Financing Demand and Challenges
- For affected firms, foregone revenues—not assets—were the largest source of losses. 35% lost more than $25,000 in revenues.
- Affected firms reported sizable revenue and employment gaps and elevated incidence of financial challenges compared to unaffected firms
- Their insurance holdings appear to be mismatched to the sources of their damages, leaving uncovered losses.
- For example, 65% of affected firms cited power or utilities issues as the source of their losses but only 17% had business disruption insurance.
- More affected firms applied for credit financing (48%) than disaster relief (27%).
- Affected firms also had small financing needs (62% applied for $100,000 or less) and were most likely to apply to large banks (52%).
Financing Sources, Success and Satisfaction
- Affected firms were more likely to experience a funding gap than unaffected firms (66% compared to 55%).
- Business loans and Small Business Administration loans or lines of credit were the most commonly sought financing tools for affected firms (53% and 45%, respectively).
- However, across the most popular loan/line of credit products, they were less successful at receiving financing compared to unaffected firms.
- Affected firms more often sought loans or lines of credit from non-traditional lenders, including online lenders, compared to unaffected firms.
About the Small Business Credit Survey (Survey)
The Survey collects information about business performance, financing needs and choices and borrowing experiences of firms with fewer than 500 employees.
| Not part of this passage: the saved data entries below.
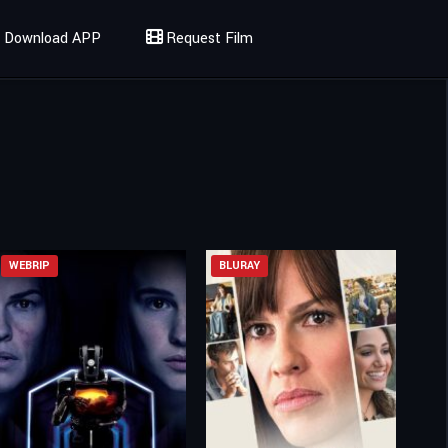
Download APP
Request Film
WEBRIP
BLURAY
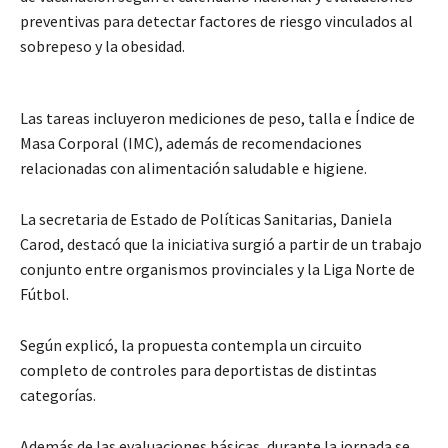
preventivas para detectar factores de riesgo vinculados al
sobrepeso y la obesidad.
Las tareas incluyeron mediciones de peso, talla e Índice de
Masa Corporal (IMC), además de recomendaciones
relacionadas con alimentación saludable e higiene.
La secretaria de Estado de Políticas Sanitarias, Daniela
Carod, destacó que la iniciativa surgió a partir de un trabajo
conjunto entre organismos provinciales y la Liga Norte de
Fútbol.
Según explicó, la propuesta contempla un circuito
completo de controles para deportistas de distintas
categorías.
Además de las evaluaciones básicas, durante la jornada se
Responses to the Survey provide insight into the dynamics behind aggregate lending trends and about noteworthy segments of small businesses. The results are weighted to reflect the full population of small businesses. The Survey is not a random sample; therefore, results should be analyzed with awareness of potential methodological biases.
The Survey was launched in 2014 through an effort that merged the regional surveys conducted by several Federal Reserve Banks. The 2017 Survey is the second iteration that was conducted on a national scale with involvement from all 12 Federal Reserve Banks and input collected across all 50 states and the District of Columbia. It collected 14,465 responses in total. 1,892 of these small businesses were located in FEMA-designated zip codes and 748 of those firms faced natural disaster-related losses.
The Federal Reserve Bank of San Francisco (SF Fed) serves the public by promoting a healthy, sustainable economy, and supporting the nation’s financial and payment systems. With offices in Los Angeles, Seattle, Salt Lake City, Portland and Phoenix, the Bank serves the Twelfth Federal Reserve District, which includes one-fifth of the nation’s population and represents the world’s fourth-largest economy. As part of the nation’s central bank, the SF Fed informs monetary policy, regulates banks, administers certain consumer protection laws and acts as a financial partner to the U.S. government.